Sunday, March 30, 2008

Dozens Still Prisoned for Tiananmen Protests

It's been more than 18 years since the 1989 Tiananmen protest and it's believed that all political prisoners from that event have since been released, exiled, or passed away. However, it is also known that many participants, who are neither students nor intellectuals, were still kept in prison for participating in the more violent acts of the movements, such as arson, beating, or damaging public properties.

They are the hooligans and rioters (暴徒) of the movement. It is difficult to ascertain their motives for the violence. It could range from attempting to protect the demonstrating students, emotional vengeance, or personal.
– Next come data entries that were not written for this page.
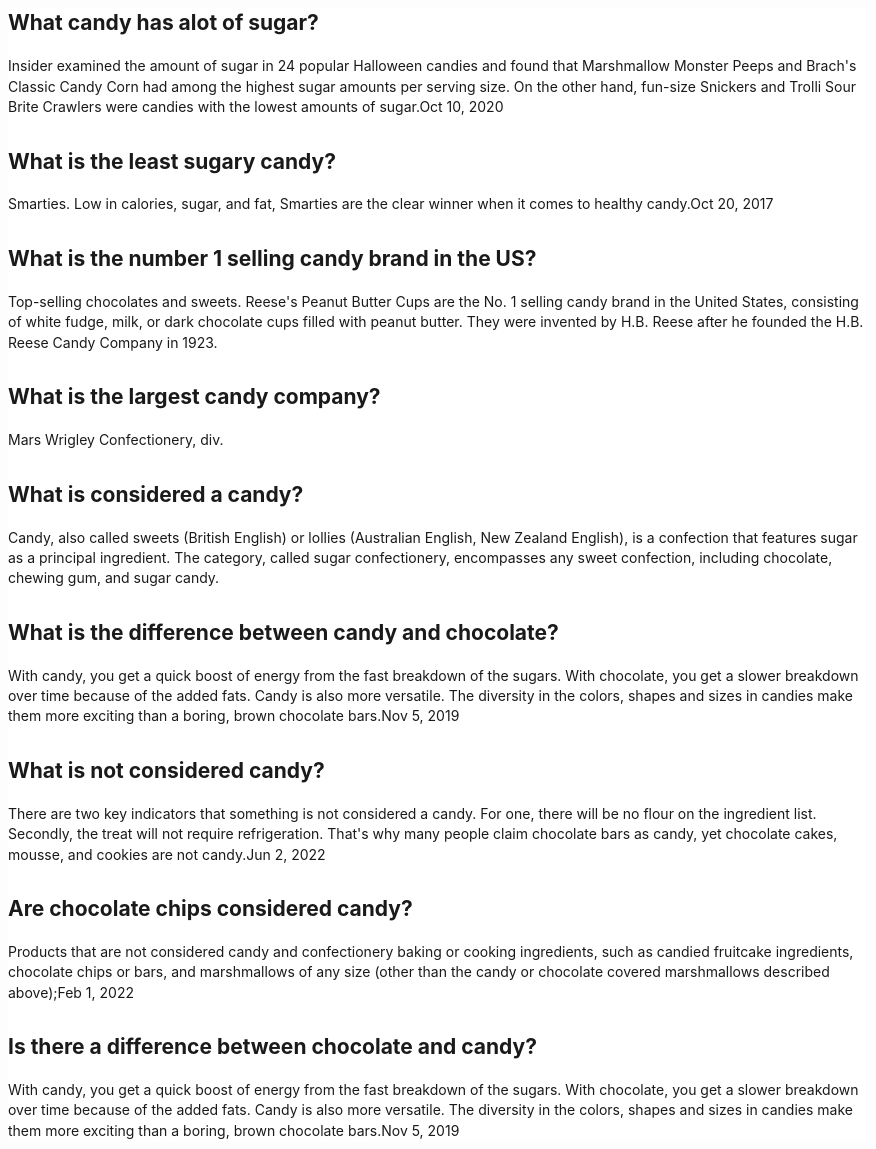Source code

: ## What candy has alot of sugar?
Insider examined the amount of sugar in 24 popular Halloween candies and found that Marshmallow Monster Peeps and Brach's Classic Candy Corn had among the highest sugar amounts per serving size. On the other hand, fun-size Snickers and Trolli Sour Brite Crawlers were candies with the lowest amounts of sugar.Oct 10, 2020

## What is the least sugary candy?
Smarties. Low in calories, sugar, and fat, Smarties are the clear winner when it comes to healthy candy.Oct 20, 2017

## What is the number 1 selling candy brand in the US?
Top-selling chocolates and sweets. Reese's Peanut Butter Cups are the No. 1 selling candy brand in the United States, consisting of white fudge, milk, or dark chocolate cups filled with peanut butter. They were invented by H.B. Reese after he founded the H.B. Reese Candy Company in 1923.

## What is the largest candy company?
Mars Wrigley Confectionery, div.

## What is considered a candy?
Candy, also called sweets (British English) or lollies (Australian English, New Zealand English), is a confection that features sugar as a principal ingredient. The category, called sugar confectionery, encompasses any sweet confection, including chocolate, chewing gum, and sugar candy.

## What is the difference between candy and chocolate?
With candy, you get a quick boost of energy from the fast breakdown of the sugars. With chocolate, you get a slower breakdown over time because of the added fats. Candy is also more versatile. The diversity in the colors, shapes and sizes in candies make them more exciting than a boring, brown chocolate bars.Nov 5, 2019

## What is not considered candy?
There are two key indicators that something is not considered a candy. For one, there will be no flour on the ingredient list. Secondly, the treat will not require refrigeration. That's why many people claim chocolate bars as candy, yet chocolate cakes, mousse, and cookies are not candy.Jun 2, 2022

## Are chocolate chips considered candy?
Products that are not considered candy and confectionery baking or cooking ingredients, such as candied fruitcake ingredients, chocolate chips or bars, and marshmallows of any size (other than the candy or chocolate covered marshmallows described above);Feb 1, 2022

## Is there a difference between chocolate and candy?
With candy, you get a quick boost of energy from the fast breakdown of the sugars. With chocolate, you get a slower breakdown over time because of the added fats. Candy is also more versatile. The diversity in the colors, shapes and sizes in candies make them more exciting than a boring, brown chocolate bars.Nov 5, 2019
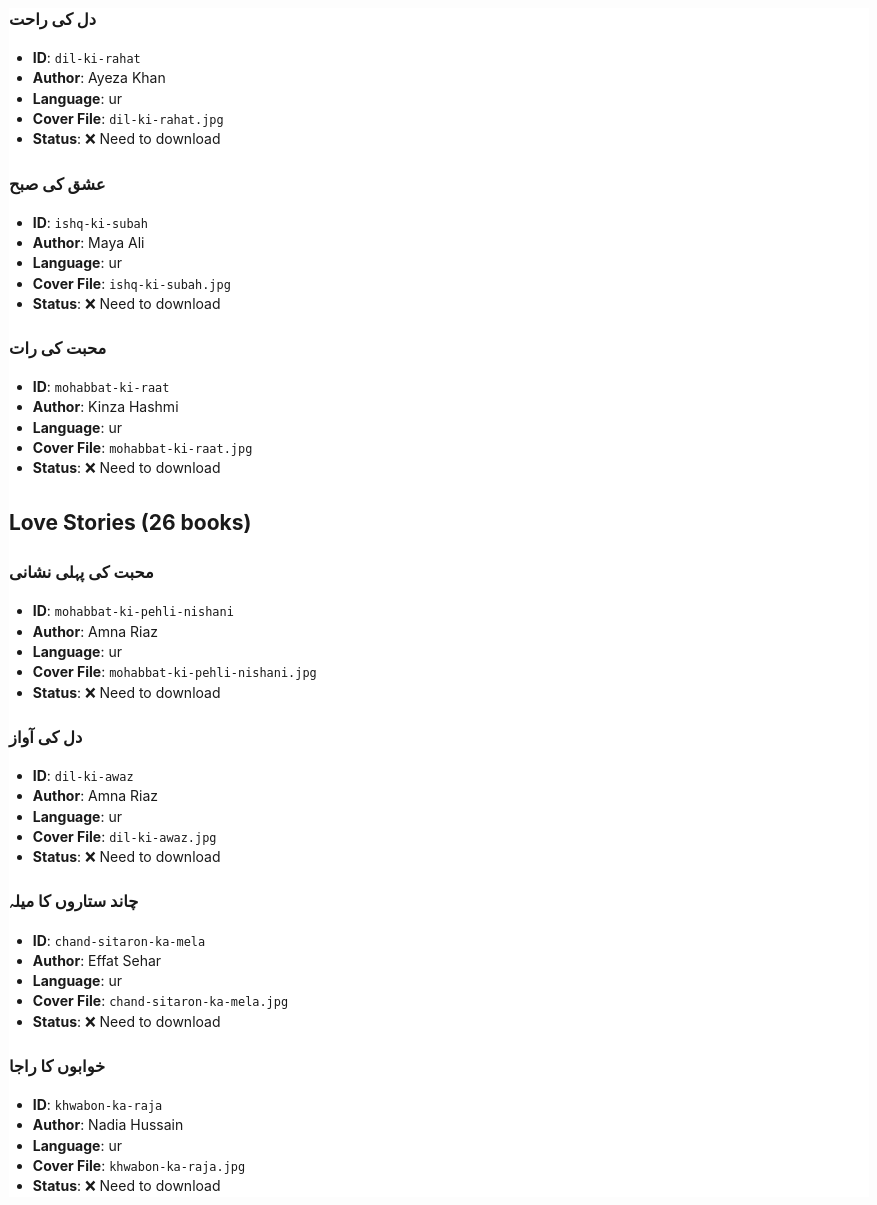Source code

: ### دل کی راحت
- **ID**: `dil-ki-rahat`
- **Author**: Ayeza Khan
- **Language**: ur
- **Cover File**: `dil-ki-rahat.jpg`
- **Status**: ❌ Need to download

### عشق کی صبح
- **ID**: `ishq-ki-subah`
- **Author**: Maya Ali
- **Language**: ur
- **Cover File**: `ishq-ki-subah.jpg`
- **Status**: ❌ Need to download

### محبت کی رات
- **ID**: `mohabbat-ki-raat`
- **Author**: Kinza Hashmi
- **Language**: ur
- **Cover File**: `mohabbat-ki-raat.jpg`
- **Status**: ❌ Need to download

## Love Stories (26 books)

### محبت کی پہلی نشانی
- **ID**: `mohabbat-ki-pehli-nishani`
- **Author**: Amna Riaz
- **Language**: ur
- **Cover File**: `mohabbat-ki-pehli-nishani.jpg`
- **Status**: ❌ Need to download

### دل کی آواز
- **ID**: `dil-ki-awaz`
- **Author**: Amna Riaz
- **Language**: ur
- **Cover File**: `dil-ki-awaz.jpg`
- **Status**: ❌ Need to download

### چاند ستاروں کا میلہ
- **ID**: `chand-sitaron-ka-mela`
- **Author**: Effat Sehar
- **Language**: ur
- **Cover File**: `chand-sitaron-ka-mela.jpg`
- **Status**: ❌ Need to download

### خوابوں کا راجا
- **ID**: `khwabon-ka-raja`
- **Author**: Nadia Hussain
- **Language**: ur
- **Cover File**: `khwabon-ka-raja.jpg`
- **Status**: ❌ Need to download

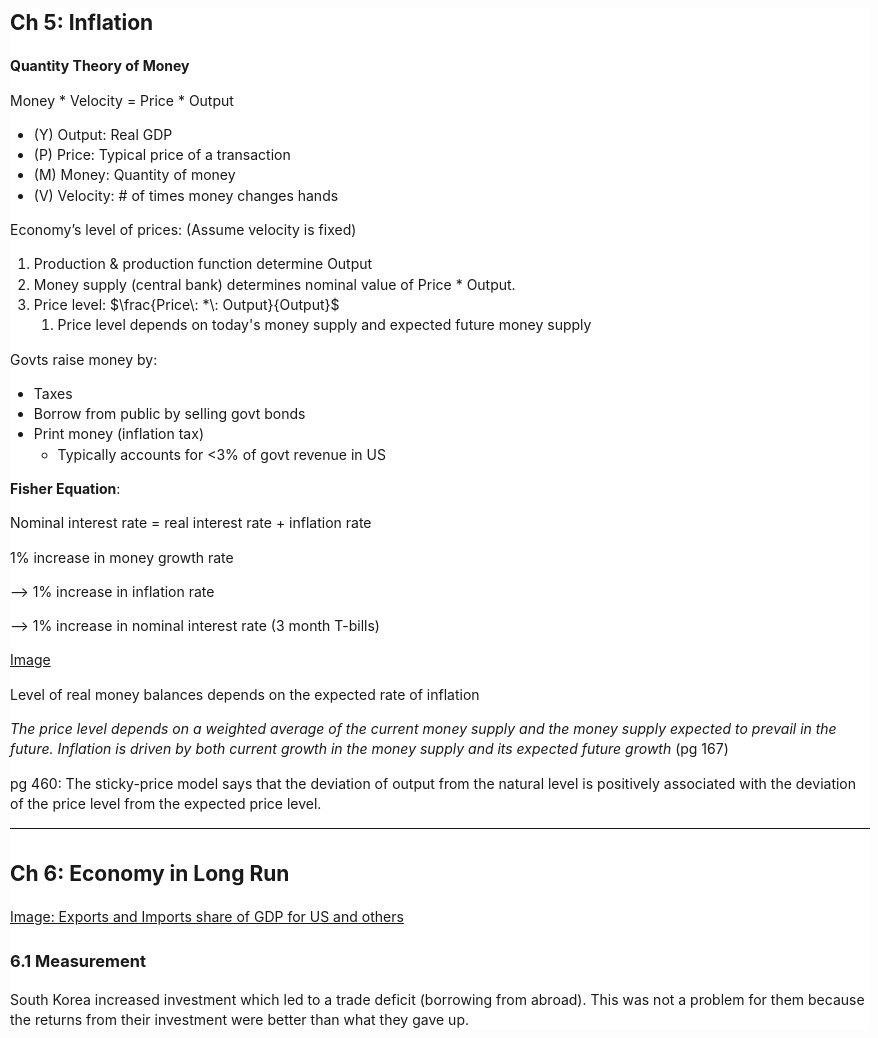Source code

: 
## Ch 5: Inflation

**Quantity Theory of Money**

Money * Velocity = Price * Output

- (Y) Output: Real GDP
- (P) Price: Typical price of a transaction
- (M) Money: Quantity of money
- (V) Velocity: # of times money changes hands

Economy’s level of prices: (Assume velocity is fixed)

1. Production & production function determine Output
2. Money supply (central bank) determines nominal value of Price * Output.
3. Price level: $\frac{Price\: *\: Output}{Output}$
   1. Price level depends on today's money supply and expected future money supply

Govts raise money by:

- Taxes
- Borrow from public by selling govt bonds
- Print money (inflation tax)
  - Typically accounts for <3% of govt revenue in US

**Fisher Equation**:

Nominal interest rate = real interest rate + inflation rate

1% increase in money growth rate

--> 1% increase in inflation rate

--> 1% increase in nominal interest rate (3 month T-bills)

[Image](https://i.imgur.com/D4YkOGR.png)

Level of real money balances depends on the expected rate of inflation

*The price level depends on a weighted average of the current money supply and the money supply expected to prevail in the future. Inflation is driven by both current growth in the money supply and its expected future growth* (pg 167)

pg 460: The sticky-price model says that the deviation of output from the natural level is positively associated with the deviation of the price level from the expected price level.

---

## Ch 6: Economy in Long Run

[Image: Exports and Imports share of GDP for US and others](https://i.imgur.com/EcN41Zj.png)

### 6.1 Measurement

South Korea increased investment which led to a trade deficit (borrowing from abroad). This was not a problem for them because the returns from their investment were better than what they gave up.
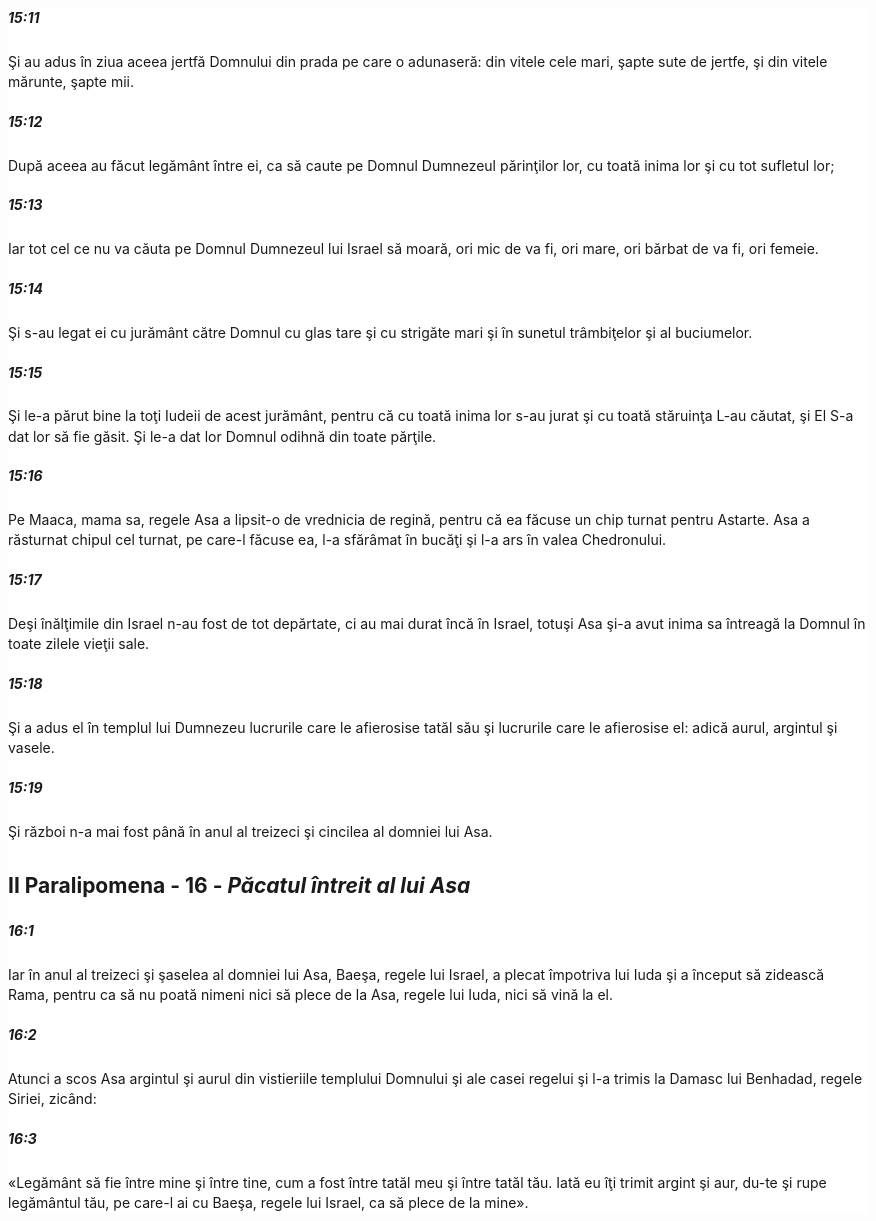 ##### 15:11
Şi au adus în ziua aceea jertfă Domnului din prada pe care o adunaseră: din vitele cele mari, şapte sute de jertfe, şi din vitele mărunte, şapte mii.

##### 15:12
După aceea au făcut legământ între ei, ca să caute pe Domnul Dumnezeul părinţilor lor, cu toată inima lor şi cu tot sufletul lor;

##### 15:13
Iar tot cel ce nu va căuta pe Domnul Dumnezeul lui Israel să moară, ori mic de va fi, ori mare, ori bărbat de va fi, ori femeie.

##### 15:14
Şi s-au legat ei cu jurământ către Domnul cu glas tare şi cu strigăte mari şi în sunetul trâmbiţelor şi al buciumelor.

##### 15:15
Şi le-a părut bine la toţi Iudeii de acest jurământ, pentru că cu toată inima lor s-au jurat şi cu toată stăruinţa L-au căutat, şi El S-a dat lor să fie găsit. Şi le-a dat lor Domnul odihnă din toate părţile.

##### 15:16
Pe Maaca, mama sa, regele Asa a lipsit-o de vrednicia de regină, pentru că ea făcuse un chip turnat pentru Astarte. Asa a răsturnat chipul cel turnat, pe care-l făcuse ea, l-a sfărâmat în bucăţi şi l-a ars în valea Chedronului.

##### 15:17
Deşi înălţimile din Israel n-au fost de tot depărtate, ci au mai durat încă în Israel, totuşi Asa şi-a avut inima sa întreagă la Domnul în toate zilele vieţii sale.

##### 15:18
Şi a adus el în templul lui Dumnezeu lucrurile care le afierosise tatăl său şi lucrurile care le afierosise el: adică aurul, argintul şi vasele.

##### 15:19
Şi război n-a mai fost până în anul al treizeci şi cincilea al domniei lui Asa.


## II Paralipomena - 16 - *Păcatul întreit al lui Asa*

##### 16:1
Iar în anul al treizeci şi şaselea al domniei lui Asa, Baeşa, regele lui Israel, a plecat împotriva lui Iuda şi a început să zidească Rama, pentru ca să nu poată nimeni nici să plece de la Asa, regele lui Iuda, nici să vină la el.

##### 16:2
Atunci a scos Asa argintul şi aurul din vistieriile templului Domnului şi ale casei regelui şi l-a trimis la Damasc lui Benhadad, regele Siriei, zicând:

##### 16:3
«Legământ să fie între mine şi între tine, cum a fost între tatăl meu şi între tatăl tău. Iată eu îţi trimit argint şi aur, du-te şi rupe legământul tău, pe care-l ai cu Baeşa, regele lui Israel, ca să plece de la mine».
Their fates had not been a public focus in the aftermath of Tiananmen.

In a speech at the Foreign Correspondents' Club of Hong Kong, the human rights activist John Kamm asserted that he now believes "there are somewhere between 60 to 100 people still imprisoned for offences committed during the protests that swept the country between April and June 1989". A year ago, he had estimated the number was between 200 and 300. Some people had been released over the last six months.

John Kamm's speech included a few names and their cases for both the released and still detained. He says:
We know of the existence of these men because Chinese journalists inserted their names in newspapers and other official publications, and dedicated researchers like Mickey Spiegel of Human Rights Watch in New York, Robin Munro now of China Labor Bulletin in Hong Kong, and Joshua Rosenzweig and his Dui Hua researchers in San Francisco found and published their names. It has fallen to me to submit lists of their names to the Chinese government, confident that by doing so their chances of better treatment and early release are improved. Even today, Dui Hua still finds previously unknown names of people detained in the spring 1989 protests. To date, we and other NGOs have found hundreds of such name
China’s June Fourth prisoners are now middle-aged men who have spent their entire adult lives in prison. The protests for which they have been sentenced would, for the most part, today be called “mass incidents.” Most would likely be fined and given relatively short sentences. Those serving sentences for counterrevolution and hooliganism form a special group: these “crimes” were removed from China’s Criminal Law in 1997. They are serving sentences for crimes that no longer exist.

John Kamm and his Dui Hua (Dialog) Foundation calls for China to have an "Olympics amnesty" to release these counterrevolutionaries and hooligans.